### What is being asked
Below you will find a set of lines. Repeat them all exactly.

### Supplied data
● ● ● ● ●

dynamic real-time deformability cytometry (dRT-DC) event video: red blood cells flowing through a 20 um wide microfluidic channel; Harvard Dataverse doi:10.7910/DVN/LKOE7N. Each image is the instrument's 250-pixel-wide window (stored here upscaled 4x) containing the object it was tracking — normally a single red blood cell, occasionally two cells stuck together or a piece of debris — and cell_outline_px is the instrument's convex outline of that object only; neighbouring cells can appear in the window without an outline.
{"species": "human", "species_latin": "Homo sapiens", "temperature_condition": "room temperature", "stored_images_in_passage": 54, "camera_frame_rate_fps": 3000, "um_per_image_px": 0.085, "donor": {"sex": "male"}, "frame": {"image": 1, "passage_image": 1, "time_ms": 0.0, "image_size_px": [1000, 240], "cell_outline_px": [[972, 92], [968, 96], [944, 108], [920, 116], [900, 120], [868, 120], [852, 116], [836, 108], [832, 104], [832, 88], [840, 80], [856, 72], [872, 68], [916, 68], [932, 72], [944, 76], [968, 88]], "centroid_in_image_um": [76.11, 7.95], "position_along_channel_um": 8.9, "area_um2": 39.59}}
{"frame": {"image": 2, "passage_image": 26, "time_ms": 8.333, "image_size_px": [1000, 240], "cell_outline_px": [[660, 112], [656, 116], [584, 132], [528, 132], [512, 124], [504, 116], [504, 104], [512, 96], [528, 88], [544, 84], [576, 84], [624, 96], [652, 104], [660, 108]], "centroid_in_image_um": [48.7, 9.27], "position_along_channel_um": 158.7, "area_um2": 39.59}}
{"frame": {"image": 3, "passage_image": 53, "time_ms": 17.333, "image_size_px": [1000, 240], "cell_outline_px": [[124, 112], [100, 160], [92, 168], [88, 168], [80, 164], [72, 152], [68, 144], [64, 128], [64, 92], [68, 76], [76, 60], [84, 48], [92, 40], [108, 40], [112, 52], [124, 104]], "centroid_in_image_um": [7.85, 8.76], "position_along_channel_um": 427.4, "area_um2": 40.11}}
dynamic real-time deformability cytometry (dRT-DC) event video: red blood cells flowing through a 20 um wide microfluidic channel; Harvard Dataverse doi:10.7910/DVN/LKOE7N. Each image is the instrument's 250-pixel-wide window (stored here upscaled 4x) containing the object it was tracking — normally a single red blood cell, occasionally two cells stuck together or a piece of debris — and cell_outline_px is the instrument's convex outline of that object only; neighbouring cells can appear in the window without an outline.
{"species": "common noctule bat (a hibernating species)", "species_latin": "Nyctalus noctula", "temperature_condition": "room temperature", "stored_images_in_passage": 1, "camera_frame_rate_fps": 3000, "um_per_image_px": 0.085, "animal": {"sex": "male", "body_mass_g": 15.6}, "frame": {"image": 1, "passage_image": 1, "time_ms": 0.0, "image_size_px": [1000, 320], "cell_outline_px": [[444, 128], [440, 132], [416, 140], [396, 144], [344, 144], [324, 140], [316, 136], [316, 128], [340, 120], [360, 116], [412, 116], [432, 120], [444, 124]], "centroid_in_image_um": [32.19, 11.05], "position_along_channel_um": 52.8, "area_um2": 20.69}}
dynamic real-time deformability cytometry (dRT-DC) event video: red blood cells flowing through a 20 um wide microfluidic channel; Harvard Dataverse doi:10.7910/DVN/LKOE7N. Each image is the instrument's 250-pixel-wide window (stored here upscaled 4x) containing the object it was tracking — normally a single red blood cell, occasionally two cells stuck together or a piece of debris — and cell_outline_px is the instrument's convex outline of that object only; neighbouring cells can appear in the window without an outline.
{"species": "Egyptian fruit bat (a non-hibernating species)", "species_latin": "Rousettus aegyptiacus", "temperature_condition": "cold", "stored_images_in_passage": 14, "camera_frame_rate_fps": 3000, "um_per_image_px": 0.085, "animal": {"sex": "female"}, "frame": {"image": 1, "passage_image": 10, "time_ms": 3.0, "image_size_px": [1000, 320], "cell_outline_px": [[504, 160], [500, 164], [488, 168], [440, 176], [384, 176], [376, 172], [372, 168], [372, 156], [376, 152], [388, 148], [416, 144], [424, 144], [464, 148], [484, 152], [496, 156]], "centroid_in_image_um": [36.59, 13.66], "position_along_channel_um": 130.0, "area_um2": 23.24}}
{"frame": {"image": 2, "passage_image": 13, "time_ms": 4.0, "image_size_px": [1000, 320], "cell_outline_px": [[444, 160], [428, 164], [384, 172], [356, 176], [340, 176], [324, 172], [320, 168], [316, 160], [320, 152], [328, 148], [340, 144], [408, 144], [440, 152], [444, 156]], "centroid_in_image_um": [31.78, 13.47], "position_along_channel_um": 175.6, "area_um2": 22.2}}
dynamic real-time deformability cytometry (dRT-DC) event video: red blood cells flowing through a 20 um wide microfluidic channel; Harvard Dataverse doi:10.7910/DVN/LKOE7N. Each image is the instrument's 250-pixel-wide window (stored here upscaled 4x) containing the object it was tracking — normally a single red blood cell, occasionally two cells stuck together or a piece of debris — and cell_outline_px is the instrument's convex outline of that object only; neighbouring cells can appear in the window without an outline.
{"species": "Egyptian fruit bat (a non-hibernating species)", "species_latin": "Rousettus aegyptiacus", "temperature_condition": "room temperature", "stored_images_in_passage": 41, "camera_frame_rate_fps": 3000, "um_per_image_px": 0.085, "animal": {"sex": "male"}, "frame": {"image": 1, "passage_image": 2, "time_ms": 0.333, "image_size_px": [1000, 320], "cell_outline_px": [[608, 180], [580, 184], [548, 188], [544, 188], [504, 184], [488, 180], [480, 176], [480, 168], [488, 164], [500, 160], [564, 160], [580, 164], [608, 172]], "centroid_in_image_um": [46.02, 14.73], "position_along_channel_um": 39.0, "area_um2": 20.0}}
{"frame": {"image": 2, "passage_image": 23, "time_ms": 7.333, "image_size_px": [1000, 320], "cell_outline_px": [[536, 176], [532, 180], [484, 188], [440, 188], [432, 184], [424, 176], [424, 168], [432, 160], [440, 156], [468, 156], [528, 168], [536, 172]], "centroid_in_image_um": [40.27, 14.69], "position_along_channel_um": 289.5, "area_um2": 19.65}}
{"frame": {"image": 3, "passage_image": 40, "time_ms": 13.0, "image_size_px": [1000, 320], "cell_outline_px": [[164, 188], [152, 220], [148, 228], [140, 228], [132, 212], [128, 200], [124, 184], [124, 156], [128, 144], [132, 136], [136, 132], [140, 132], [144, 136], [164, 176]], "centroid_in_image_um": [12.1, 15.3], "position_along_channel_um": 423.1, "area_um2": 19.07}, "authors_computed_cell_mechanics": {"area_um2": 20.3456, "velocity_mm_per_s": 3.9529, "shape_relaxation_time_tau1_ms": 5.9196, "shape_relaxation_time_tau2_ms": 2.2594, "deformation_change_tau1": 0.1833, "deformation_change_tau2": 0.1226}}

● ● ● ● ●

### Written solution
dynamic real-time deformability cytometry (dRT-DC) event video: red blood cells flowing through a 20 um wide microfluidic channel; Harvard Dataverse doi:10.7910/DVN/LKOE7N. Each image is the instrument's 250-pixel-wide window (stored here upscaled 4x) containing the object it was tracking — normally a single red blood cell, occasionally two cells stuck together or a piece of debris — and cell_outline_px is the instrument's convex outline of that object only; neighbouring cells can appear in the window without an outline.
{"species": "human", "species_latin": "Homo sapiens", "temperature_condition": "room temperature", "stored_images_in_passage": 54, "camera_frame_rate_fps": 3000, "um_per_image_px": 0.085, "donor": {"sex": "male"}, "frame": {"image": 1, "passage_image": 1, "time_ms": 0.0, "image_size_px": [1000, 240], "cell_outline_px": [[972, 92], [968, 96], [944, 108], [920, 116], [900, 120], [868, 120], [852, 116], [836, 108], [832, 104], [832, 88], [840, 80], [856, 72], [872, 68], [916, 68], [932, 72], [944, 76], [968, 88]], "centroid_in_image_um": [76.11, 7.95], "position_along_channel_um": 8.9, "area_um2": 39.59}}
{"frame": {"image": 2, "passage_image": 26, "time_ms": 8.333, "image_size_px": [1000, 240], "cell_outline_px": [[660, 112], [656, 116], [584, 132], [528, 132], [512, 124], [504, 116], [504, 104], [512, 96], [528, 88], [544, 84], [576, 84], [624, 96], [652, 104], [660, 108]], "centroid_in_image_um": [48.7, 9.27], "position_along_channel_um": 158.7, "area_um2": 39.59}}
{"frame": {"image": 3, "passage_image": 53, "time_ms": 17.333, "image_size_px": [1000, 240], "cell_outline_px": [[124, 112], [100, 160], [92, 168], [88, 168], [80, 164], [72, 152], [68, 144], [64, 128], [64, 92], [68, 76], [76, 60], [84, 48], [92, 40], [108, 40], [112, 52], [124, 104]], "centroid_in_image_um": [7.85, 8.76], "position_along_channel_um": 427.4, "area_um2": 40.11}}
dynamic real-time deformability cytometry (dRT-DC) event video: red blood cells flowing through a 20 um wide microfluidic channel; Harvard Dataverse doi:10.7910/DVN/LKOE7N. Each image is the instrument's 250-pixel-wide window (stored here upscaled 4x) containing the object it was tracking — normally a single red blood cell, occasionally two cells stuck together or a piece of debris — and cell_outline_px is the instrument's convex outline of that object only; neighbouring cells can appear in the window without an outline.
{"species": "common noctule bat (a hibernating species)", "species_latin": "Nyctalus noctula", "temperature_condition": "room temperature", "stored_images_in_passage": 1, "camera_frame_rate_fps": 3000, "um_per_image_px": 0.085, "animal": {"sex": "male", "body_mass_g": 15.6}, "frame": {"image": 1, "passage_image": 1, "time_ms": 0.0, "image_size_px": [1000, 320], "cell_outline_px": [[444, 128], [440, 132], [416, 140], [396, 144], [344, 144], [324, 140], [316, 136], [316, 128], [340, 120], [360, 116], [412, 116], [432, 120], [444, 124]], "centroid_in_image_um": [32.19, 11.05], "position_along_channel_um": 52.8, "area_um2": 20.69}}
dynamic real-time deformability cytometry (dRT-DC) event video: red blood cells flowing through a 20 um wide microfluidic channel; Harvard Dataverse doi:10.7910/DVN/LKOE7N. Each image is the instrument's 250-pixel-wide window (stored here upscaled 4x) containing the object it was tracking — normally a single red blood cell, occasionally two cells stuck together or a piece of debris — and cell_outline_px is the instrument's convex outline of that object only; neighbouring cells can appear in the window without an outline.
{"species": "Egyptian fruit bat (a non-hibernating species)", "species_latin": "Rousettus aegyptiacus", "temperature_condition": "cold", "stored_images_in_passage": 14, "camera_frame_rate_fps": 3000, "um_per_image_px": 0.085, "animal": {"sex": "female"}, "frame": {"image": 1, "passage_image": 10, "time_ms": 3.0, "image_size_px": [1000, 320], "cell_outline_px": [[504, 160], [500, 164], [488, 168], [440, 176], [384, 176], [376, 172], [372, 168], [372, 156], [376, 152], [388, 148], [416, 144], [424, 144], [464, 148], [484, 152], [496, 156]], "centroid_in_image_um": [36.59, 13.66], "position_along_channel_um": 130.0, "area_um2": 23.24}}
{"frame": {"image": 2, "passage_image": 13, "time_ms": 4.0, "image_size_px": [1000, 320], "cell_outline_px": [[444, 160], [428, 164], [384, 172], [356, 176], [340, 176], [324, 172], [320, 168], [316, 160], [320, 152], [328, 148], [340, 144], [408, 144], [440, 152], [444, 156]], "centroid_in_image_um": [31.78, 13.47], "position_along_channel_um": 175.6, "area_um2": 22.2}}
dynamic real-time deformability cytometry (dRT-DC) event video: red blood cells flowing through a 20 um wide microfluidic channel; Harvard Dataverse doi:10.7910/DVN/LKOE7N. Each image is the instrument's 250-pixel-wide window (stored here upscaled 4x) containing the object it was tracking — normally a single red blood cell, occasionally two cells stuck together or a piece of debris — and cell_outline_px is the instrument's convex outline of that object only; neighbouring cells can appear in the window without an outline.
{"species": "Egyptian fruit bat (a non-hibernating species)", "species_latin": "Rousettus aegyptiacus", "temperature_condition": "room temperature", "stored_images_in_passage": 41, "camera_frame_rate_fps": 3000, "um_per_image_px": 0.085, "animal": {"sex": "male"}, "frame": {"image": 1, "passage_image": 2, "time_ms": 0.333, "image_size_px": [1000, 320], "cell_outline_px": [[608, 180], [580, 184], [548, 188], [544, 188], [504, 184], [488, 180], [480, 176], [480, 168], [488, 164], [500, 160], [564, 160], [580, 164], [608, 172]], "centroid_in_image_um": [46.02, 14.73], "position_along_channel_um": 39.0, "area_um2": 20.0}}
{"frame": {"image": 2, "passage_image": 23, "time_ms": 7.333, "image_size_px": [1000, 320], "cell_outline_px": [[536, 176], [532, 180], [484, 188], [440, 188], [432, 184], [424, 176], [424, 168], [432, 160], [440, 156], [468, 156], [528, 168], [536, 172]], "centroid_in_image_um": [40.27, 14.69], "position_along_channel_um": 289.5, "area_um2": 19.65}}
{"frame": {"image": 3, "passage_image": 40, "time_ms": 13.0, "image_size_px": [1000, 320], "cell_outline_px": [[164, 188], [152, 220], [148, 228], [140, 228], [132, 212], [128, 200], [124, 184], [124, 156], [128, 144], [132, 136], [136, 132], [140, 132], [144, 136], [164, 176]], "centroid_in_image_um": [12.1, 15.3], "position_along_channel_um": 423.1, "area_um2": 19.07}, "authors_computed_cell_mechanics": {"area_um2": 20.3456, "velocity_mm_per_s": 3.9529, "shape_relaxation_time_tau1_ms": 5.9196, "shape_relaxation_time_tau2_ms": 2.2594, "deformation_change_tau1": 0.1833, "deformation_change_tau2": 0.1226}}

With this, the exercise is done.